Trata-se, como se vê, de um amor que o médico da casa dedicava à sobrinha de Silvestre Aguiar. Este amor, não o quero dar como uma dessas paixões infrenes e fogosas da juventude, nem com um desses amores tardios que nascem com a maturidade. Era uma afeição branda, temperada, refletida. Marques nunca fora casado; o celibato fora o programa de toda a sua vida, e sê-lo-ia até ao dia da morte, se as qualidades de Clarinha, a sua aplicação ao trabalho, os seus hábitos inocentes e graves, lhe não tivessem influído no ânimo a ponto de lhe despertar a idéia do matrimônio.

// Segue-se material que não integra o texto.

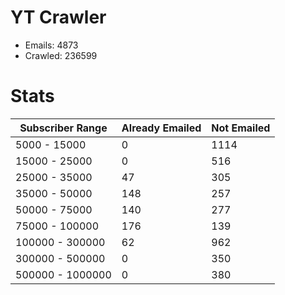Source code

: # YT Crawler
- Emails: 4873
- Crawled: 236599

# Stats
| Subscriber Range  | Already Emailed | Not Emailed |
|-------|-------|-------|
| 5000 - 15000 | 0 | 1114 |
| 15000 - 25000 | 0 | 516 |
| 25000 - 35000 | 47 | 305 |
| 35000 - 50000 | 148 | 257 |
| 50000 - 75000 | 140 | 277 |
| 75000 - 100000 | 176 | 139 |
| 100000 - 300000 | 62 | 962 |
| 300000 - 500000 | 0 | 350 |
| 500000 - 1000000 | 0 | 380 |
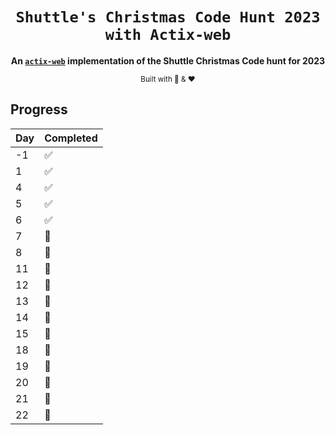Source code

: <div align="center">

  <h1><code>Shuttle's Christmas Code Hunt 2023 with Actix-web</code></h1>

  <strong>An <code><a href="https://github.com/actix/actix-web" target="_blank">actix-web</a></code> implementation of the Shuttle Christmas Code hunt for 2023</strong>

  <sub>Built with 🦀 & &#10084;</sub>
</div>

## Progress
|  Day  |  Completed  |
|---|---|
|  -1  | ✅  |
|  1  |  ✅  |
|  4  |  ✅  |
|  5  |  ✅  |
|  6  |  ✅  |
|  7  |  🚫  |
|  8  |  🚫  |
|  11  |  🚫  |
|  12  |  🚫  |
|  13  |  🚫  |
|  14  |  🚫  |
|  15  |  🚫  |
|  18  |  🚫  |
|  19  |  🚫  |
|  20  |  🚫  |
|  21  |  🚫  |
|  22  |  🚫  |

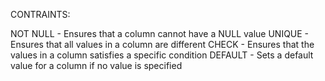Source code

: CONTRAINTS:

NOT NULL - Ensures that a column cannot have a NULL value
UNIQUE - Ensures that all values in a column are different
CHECK - Ensures that the values in a column satisfies a specific condition
DEFAULT - Sets a default value for a column if no value is specified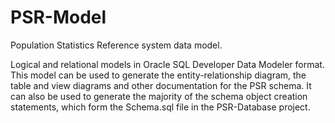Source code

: ﻿PSR-Model
=========

Population Statistics Reference system data model.

Logical and relational models in Oracle SQL Developer Data Modeler format. This model can be used to generate the entity-relationship diagram, the table and view diagrams and other documentation for the PSR schema. It can also be used to generate the majority of the schema object creation statements, which form the Schema.sql file in the PSR-Database project.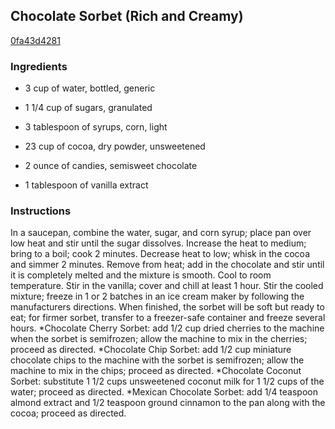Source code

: ## Chocolate Sorbet (Rich and Creamy)

[0fa43d4281](http://www.food.com/recipe/chocolate-sorbet-rich-and-creamy-178351)

### Ingredients

 - 3 cup of water, bottled, generic

 - 1 1/4 cup of sugars, granulated

 - 3 tablespoon of syrups, corn, light

 - 23 cup of cocoa, dry powder, unsweetened

 - 2 ounce of candies, semisweet chocolate

 - 1 tablespoon of vanilla extract

### Instructions

In a saucepan, combine the water, sugar, and corn syrup; place pan over low heat and stir until the sugar dissolves. Increase the heat to medium; bring to a boil; cook 2 minutes. Decrease heat to low; whisk in the cocoa and simmer 2 minutes. Remove from heat; add in the chocolate and stir until it is completely melted and the mixture is smooth. Cool to room temperature. Stir in the vanilla; cover and chill at least 1 hour. Stir the cooled mixture; freeze in 1 or 2 batches in an ice cream maker by following the manufacturers directions. When finished, the sorbet will be soft but ready to eat; for firmer sorbet, transfer to a freezer-safe container and freeze several hours. *Chocolate Cherry Sorbet: add 1/2 cup dried cherries to the machine when the sorbet is semifrozen; allow the machine to mix in the cherries; proceed as directed. *Chocolate Chip Sorbet: add 1/2 cup miniature chocolate chips to the machine with the sorbet is semifrozen; allow the machine to mix in the chips; proceed as directed. *Chocolate Coconut Sorbet: substitute 1 1/2 cups unsweetened coconut milk for 1 1/2 cups of the water; proceed as directed. *Mexican Chocolate Sorbet: add 1/4 teaspoon almond extract and 1/2 teaspoon ground cinnamon to the pan along with the cocoa; proceed as directed.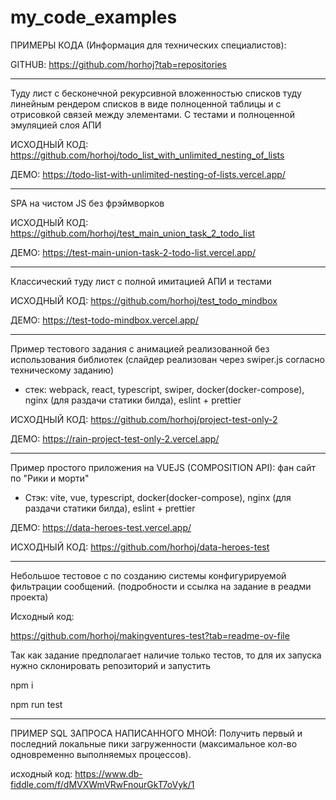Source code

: # my_code_examples

ПРИМЕРЫ КОДА (Информация для технических специалистов):

GITHUB: https://github.com/horhoj?tab=repositories

******************************************
Туду лист с бесконечной рекурсивной вложенностью списков туду линейным рендером списков в виде полноценной таблицы и с отрисовкой связей между элементами. С тестами и полноценной эмуляцией слоя АПИ

ИСХОДНЫЙ КОД: https://github.com/horhoj/todo_list_with_unlimited_nesting_of_lists

ДЕМО: https://todo-list-with-unlimited-nesting-of-lists.vercel.app/

******************************************
SPA на чистом JS без фрэймворков

ИСХОДНЫЙ КОД: https://github.com/horhoj/test_main_union_task_2_todo_list

ДЕМО: https://test-main-union-task-2-todo-list.vercel.app/

******************************************
Классический туду лист с полной имитацией АПИ и тестами

ИСХОДНЫЙ КОД: https://github.com/horhoj/test_todo_mindbox

ДЕМО: https://test-todo-mindbox.vercel.app/

******************************************
Пример тестового задания с анимацией реализованной без использования библиотек (слайдер реализован через swiper.js согласно техническому заданию)

- стек: webpack, react, typescript, swiper, docker(docker-compose), nginx (для раздачи статики билда), eslint + prettier

ИСХОДНЫЙ КОД: https://github.com/horhoj/project-test-only-2

ДЕМО: https://rain-project-test-only-2.vercel.app/


******************************************

Пример простого приложения на VUEJS (COMPOSITION API): фан сайт по "Рики и морти"

- Стэк: vite, vue, typescript, docker(docker-compose), nginx (для раздачи статики билда), eslint + prettier

ДЕМО: https://data-heroes-test.vercel.app/

ИСХОДНЫЙ КОД:  https://github.com/horhoj/data-heroes-test

******************************************

Небольшое тестовое с по созданию системы конфигурируемой фильтрации сообщений. (подробности и ссылка на задание в реадми проекта)

Исходный код: 

https://github.com/horhoj/makingventures-test?tab=readme-ov-file

Так как задание предполагает наличие только тестов, то для их запуска нужно склонировать репозиторий и запустить

npm i

npm run test

******************************************

ПРИМЕР SQL ЗАПРОСА НАПИСАННОГО МНОЙ: Получить первый и последний локальные пики загруженности (максимальное кол-во одновременно выполняемых процессов).

исходный код: https://www.db-fiddle.com/f/dMVXWmVRwFnourGkT7oVyk/1
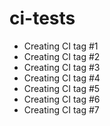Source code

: # ci-tests

* Creating CI tag #1
* Creating CI tag #2
* Creating CI tag #3
* Creating CI tag #4
* Creating CI tag #5
* Creating CI tag #6
* Creating CI tag #7
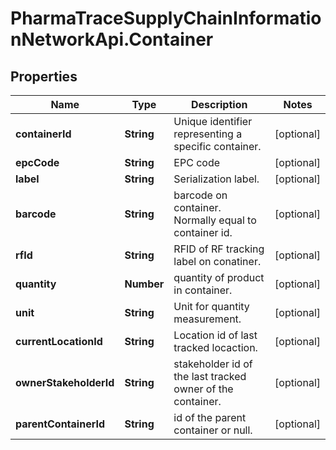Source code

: # PharmaTraceSupplyChainInformationNetworkApi.Container

## Properties
Name | Type | Description | Notes
------------ | ------------- | ------------- | -------------
**containerId** | **String** | Unique identifier representing a specific container. | [optional] 
**epcCode** | **String** | EPC code | [optional] 
**label** | **String** | Serialization label. | [optional] 
**barcode** | **String** | barcode on container. Normally equal to container id. | [optional] 
**rfId** | **String** | RFID of RF tracking label on conatiner. | [optional] 
**quantity** | **Number** | quantity of product in container. | [optional] 
**unit** | **String** | Unit for quantity measurement. | [optional] 
**currentLocationId** | **String** | Location id of last tracked locaction. | [optional] 
**ownerStakeholderId** | **String** | stakeholder id of the last tracked owner of the container. | [optional] 
**parentContainerId** | **String** | id of the parent container or null. | [optional] 


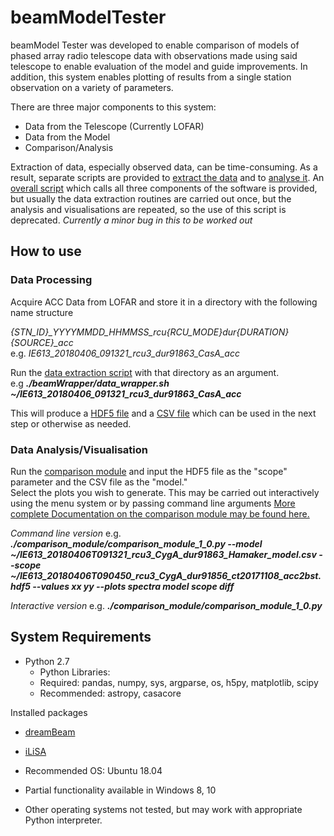 # beamModelTester

beamModel Tester was developed to enable comparison of models of phased array radio telescope data with observations made 
using said telescope to enable evaluation of the model and guide improvements.  In addition, this system enables plotting 
of results from a single station observation on a variety of parameters.

There are three major components to this system:
  * Data from the Telescope (Currently LOFAR)
  * Data from the Model
  * Comparison/Analysis
  
Extraction of data, especially observed data, can be time-consuming.  As a result, separate scripts are provided to 
[extract the data](https://github.com/creaneroDIAS/beamWrapper/blob/master/data_wrapper.sh) 
and to [analyse it](/comparison_module/comparison_module_1_0.py).
An [overall script](https://github.com/creaneroDIAS/beamWrapper/blob/master/complete_wrapper.sh) 
which calls all three components of the software is provided, but usually the data extraction routines are carried out once, 
but the analysis and visualisations are repeated, so the use of this script is deprecated. *Currently a minor bug in this to be worked out*

## How to use

### Data Processing
Acquire ACC Data from LOFAR and store it in a directory with the following name structure

*{STN_ID}_YYYYMMDD_HHMMSS_rcu{RCU_MODE}_dur{DURATION}_{SOURCE}_acc*\
e.g. *IE613_20180406_091321_rcu3_dur91863_CasA_acc*

Run the [data extraction script](https://github.com/creaneroDIAS/beamWrapper/blob/master/data_wrapper.sh) 
with that directory as an argument.\
e.g ***./beamWrapper/data_wrapper.sh ~/IE613_20180406_091321_rcu3_dur91863_CasA_acc***

This will produce a [HDF5 file](/data_descriptions/OSO_HDF5.md)
and a [CSV file](/data_descriptions/DreamBeam_Source_data_description.md) which can be used in the next step
or otherwise as needed.

### Data Analysis/Visualisation
Run the [comparison module](/comparison_module/comparison_module_1_0.py) 
and input the HDF5 file as the "scope" parameter and the CSV file as the "model."  
Select the plots you wish to generate.  This may be carried out interactively using the menu system or by passing command line arguments
[More complete Documentation on the comparison module may be found here.](/comparison_module/readme.md)

*Command line version*
e.g. ***./comparison_module/comparison_module_1_0.py --model ~/IE613_20180406T091321_rcu3_CygA_dur91863_Hamaker_model.csv --scope ~/IE613_20180406T090450_rcu3_CygA_dur91856_ct20171108_acc2bst.hdf5 --values xx yy --plots spectra model scope diff***

*Interactive version*
e.g. ***./comparison_module/comparison_module_1_0.py***

## System Requirements

* Python 2.7
  * Python Libraries:
  * Required: pandas, numpy, sys, argparse, os, h5py, matplotlib, scipy
  * Recommended: astropy, casacore

Installed packages
  * [dreamBeam](https://github.com/2baOrNot2ba/dreamBeam)
  * [iLiSA](https://github.com/2baOrNot2ba/iLiSA)

* Recommended OS: Ubuntu 18.04
* Partial functionality available in Windows 8, 10
* Other operating systems not tested, but may work with appropriate Python interpreter.
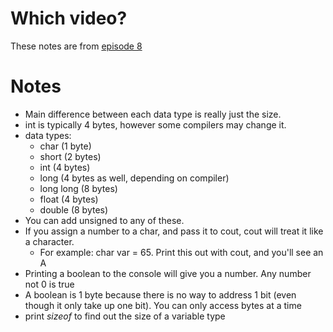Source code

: # Which video?
These notes are from [episode 8](https://youtu.be/zB9RI8_wExo)

# Notes
- Main difference between each data type is really just the size.
- int is typically 4 bytes, however some compilers may change it.
- data types:
  - char (1 byte)
  - short (2 bytes)
  - int (4 bytes)
  - long (4 bytes as well, depending on compiler)
  - long long (8 bytes)
  - float (4 bytes)
  - double (8 bytes)
- You can add unsigned to any of these.
- If you assign a number to a char, and pass it to cout, cout will treat it like a character.
  - For example: char var = 65. Print this out with cout, and you'll see an A
- Printing a boolean to the console will give you a number. Any number not 0 is true
- A boolean is 1 byte because there is no way to address 1 bit (even though it only take up one bit). You can only access bytes at a time
- print *sizeof* to find out the size of a variable type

O espetáculo de uma vida plácida no meio da família começou a seduzir-lhe o coração. A razão veio auxiliar este impulso natural; comparou o que seria uma velhice solitária com uma velhice cercada dos cuidados de uma esposa digna desse nome. Clarinha parecia reunir as qualidades necessárias para o papel de sua companheira, e o médico, que tinha intimidade com Jorge, confiou-lhe tudo. Jorge aconselhou-lhe a arma epistolar e Marques, com a docilidade de quem está disposto a tudo, arriscou logo a primeira carta à moça.

A esta carta é que aludia. Já sabemos que a moça, não só não lhe respondera, mas até parecia fugir ao pretendente. Isto podia ser algum namoro, como sugerira a Jorge, mas também podia ser natural reserva de Clarinha, que observava rigorosamente as rígidas doutrinas de D. Joaquina. Na opinião desta boa senhora, a noiva só devia conhecer o noivo no dia do casamento.

— E já é conceder muito, acrescentava ela.

Certamente, a esposa do velho Aguiar já se não lembrava das festas da coroação, nem do namoro travado naquele tempo com o futuro comendador. Era natural; cada qual tem as idéias da sua idade; aos cinqüenta anos não se compreendem muito as loucuras dos vinte. Aos vinte, parece esquisita a austeridade dos cinqüenta.

Clarinha deixava-se guiar pelas idéias da tia; era provável que a sua reserva fosse apenas o resultado desta influência.

O certo é que Marques nada havia adiantado, quando Jorge lhe sugeriu a idéia de ir falar à mãe, idéia que o médico aceitou e resolveu pôr em prática no dia seguinte.

Não se pense, entretanto, que o conselho de Jorge de algum modo exprimisse interesse pela causa do pretendente. Era-lhe de todo indiferente que a prima casasse com este ou com aquele. Daria o mesmo conselho a qualquer pessoa que lho pedisse. O principal cuidado do filho do comendador era gozar a vida ao ar livre, sem preocupações de espécie alguma. A dama que passara na Rua do Ouvidor, quando ele conversava com os dois amigos, merecia-lhe mais (é duro de dizê-lo) que a prima. Em duas palavras, Jorge estava já adiantado na carreira da libertinagem.

Apenas o médico saiu do gabinete, Jorge continuou a leitura do romance. Daí a pouco, vieram chamá-lo para jantar; jantou, dormiu um pouco, à noite simulou que tomava chá, recolheu-se ao quarto, e às dez e meia, quando a mãe supunha que toda a casa repousava no regaço das suas boas doutrinas, abria o nosso Jorge a porta e corria afoitamente ao prazo dado.